▶ Task instructions
Collect every line of the records that contains the string "July", matching case exactly.

┄┄┄┄┄┄

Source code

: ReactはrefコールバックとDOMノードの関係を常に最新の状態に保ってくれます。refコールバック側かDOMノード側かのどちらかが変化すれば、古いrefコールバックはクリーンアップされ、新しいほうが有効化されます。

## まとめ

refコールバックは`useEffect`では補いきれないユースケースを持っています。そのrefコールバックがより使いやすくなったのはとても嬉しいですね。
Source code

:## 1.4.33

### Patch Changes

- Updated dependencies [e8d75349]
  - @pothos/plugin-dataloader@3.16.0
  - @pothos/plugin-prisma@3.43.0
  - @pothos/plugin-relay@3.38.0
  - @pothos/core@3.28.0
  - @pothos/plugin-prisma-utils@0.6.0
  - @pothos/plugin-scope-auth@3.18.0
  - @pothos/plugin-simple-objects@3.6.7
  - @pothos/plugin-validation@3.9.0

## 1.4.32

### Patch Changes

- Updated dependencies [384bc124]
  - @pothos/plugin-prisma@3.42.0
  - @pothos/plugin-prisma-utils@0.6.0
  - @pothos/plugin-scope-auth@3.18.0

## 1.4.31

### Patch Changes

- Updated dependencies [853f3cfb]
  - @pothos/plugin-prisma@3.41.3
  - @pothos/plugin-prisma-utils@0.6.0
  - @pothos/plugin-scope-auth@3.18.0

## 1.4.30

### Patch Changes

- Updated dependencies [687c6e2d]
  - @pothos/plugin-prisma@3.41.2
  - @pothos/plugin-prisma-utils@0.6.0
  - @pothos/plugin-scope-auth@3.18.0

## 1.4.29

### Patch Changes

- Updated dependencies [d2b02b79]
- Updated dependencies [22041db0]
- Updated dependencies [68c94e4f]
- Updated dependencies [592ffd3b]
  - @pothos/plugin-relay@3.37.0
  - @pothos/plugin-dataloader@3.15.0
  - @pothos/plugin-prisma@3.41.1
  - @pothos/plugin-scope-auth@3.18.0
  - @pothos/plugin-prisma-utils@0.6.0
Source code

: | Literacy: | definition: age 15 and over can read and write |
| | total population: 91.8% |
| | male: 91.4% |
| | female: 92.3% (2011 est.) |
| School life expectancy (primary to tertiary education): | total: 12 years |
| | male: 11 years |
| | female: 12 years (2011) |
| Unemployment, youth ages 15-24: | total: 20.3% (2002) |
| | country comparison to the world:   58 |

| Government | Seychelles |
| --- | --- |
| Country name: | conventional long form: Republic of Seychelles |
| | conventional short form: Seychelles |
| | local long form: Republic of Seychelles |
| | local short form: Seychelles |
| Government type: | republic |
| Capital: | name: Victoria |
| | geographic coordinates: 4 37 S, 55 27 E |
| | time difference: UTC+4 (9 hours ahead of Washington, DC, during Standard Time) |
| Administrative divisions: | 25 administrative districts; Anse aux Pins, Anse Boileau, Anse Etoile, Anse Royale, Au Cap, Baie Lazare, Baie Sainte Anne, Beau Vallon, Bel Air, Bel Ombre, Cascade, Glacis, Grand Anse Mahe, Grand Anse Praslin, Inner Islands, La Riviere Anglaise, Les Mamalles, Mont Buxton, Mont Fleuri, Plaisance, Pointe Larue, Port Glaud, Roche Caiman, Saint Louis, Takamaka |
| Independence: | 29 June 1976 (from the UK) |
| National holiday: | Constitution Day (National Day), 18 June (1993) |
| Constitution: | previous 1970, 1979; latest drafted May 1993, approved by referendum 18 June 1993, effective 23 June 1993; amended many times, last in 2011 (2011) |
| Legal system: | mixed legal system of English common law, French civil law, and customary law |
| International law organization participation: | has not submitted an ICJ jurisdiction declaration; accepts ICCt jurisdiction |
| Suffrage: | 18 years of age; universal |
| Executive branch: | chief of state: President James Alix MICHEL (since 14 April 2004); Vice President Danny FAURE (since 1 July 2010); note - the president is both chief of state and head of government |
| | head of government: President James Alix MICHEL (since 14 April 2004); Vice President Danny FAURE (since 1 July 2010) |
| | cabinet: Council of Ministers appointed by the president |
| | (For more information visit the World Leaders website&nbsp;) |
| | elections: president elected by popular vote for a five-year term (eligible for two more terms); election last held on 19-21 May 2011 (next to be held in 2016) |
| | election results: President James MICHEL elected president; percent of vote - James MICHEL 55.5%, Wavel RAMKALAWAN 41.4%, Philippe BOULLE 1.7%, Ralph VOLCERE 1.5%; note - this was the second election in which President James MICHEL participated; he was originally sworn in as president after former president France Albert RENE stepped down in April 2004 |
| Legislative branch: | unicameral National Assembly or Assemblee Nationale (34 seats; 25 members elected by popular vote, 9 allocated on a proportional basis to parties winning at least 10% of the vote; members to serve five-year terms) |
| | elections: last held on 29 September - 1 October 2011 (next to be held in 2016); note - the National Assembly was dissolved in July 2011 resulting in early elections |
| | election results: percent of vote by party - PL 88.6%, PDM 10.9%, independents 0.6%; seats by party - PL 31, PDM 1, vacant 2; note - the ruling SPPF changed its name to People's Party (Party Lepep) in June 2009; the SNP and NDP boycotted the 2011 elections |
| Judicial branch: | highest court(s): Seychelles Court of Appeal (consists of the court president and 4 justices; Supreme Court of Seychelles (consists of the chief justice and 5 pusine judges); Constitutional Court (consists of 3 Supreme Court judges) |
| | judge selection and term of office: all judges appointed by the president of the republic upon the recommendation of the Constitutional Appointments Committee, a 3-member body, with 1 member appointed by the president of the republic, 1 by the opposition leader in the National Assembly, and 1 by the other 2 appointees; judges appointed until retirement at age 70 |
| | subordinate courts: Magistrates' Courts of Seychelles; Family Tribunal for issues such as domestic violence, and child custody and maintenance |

┄┄┄┄┄┄

▶ Solution
| Executive branch: | chief of state: President James Alix MICHEL (since 14 April 2004); Vice President Danny FAURE (since 1 July 2010); note - the president is both chief of state and head of government |
| | head of government: President James Alix MICHEL (since 14 April 2004); Vice President Danny FAURE (since 1 July 2010) |
| | elections: last held on 29 September - 1 October 2011 (next to be held in 2016); note - the National Assembly was dissolved in July 2011 resulting in early elections |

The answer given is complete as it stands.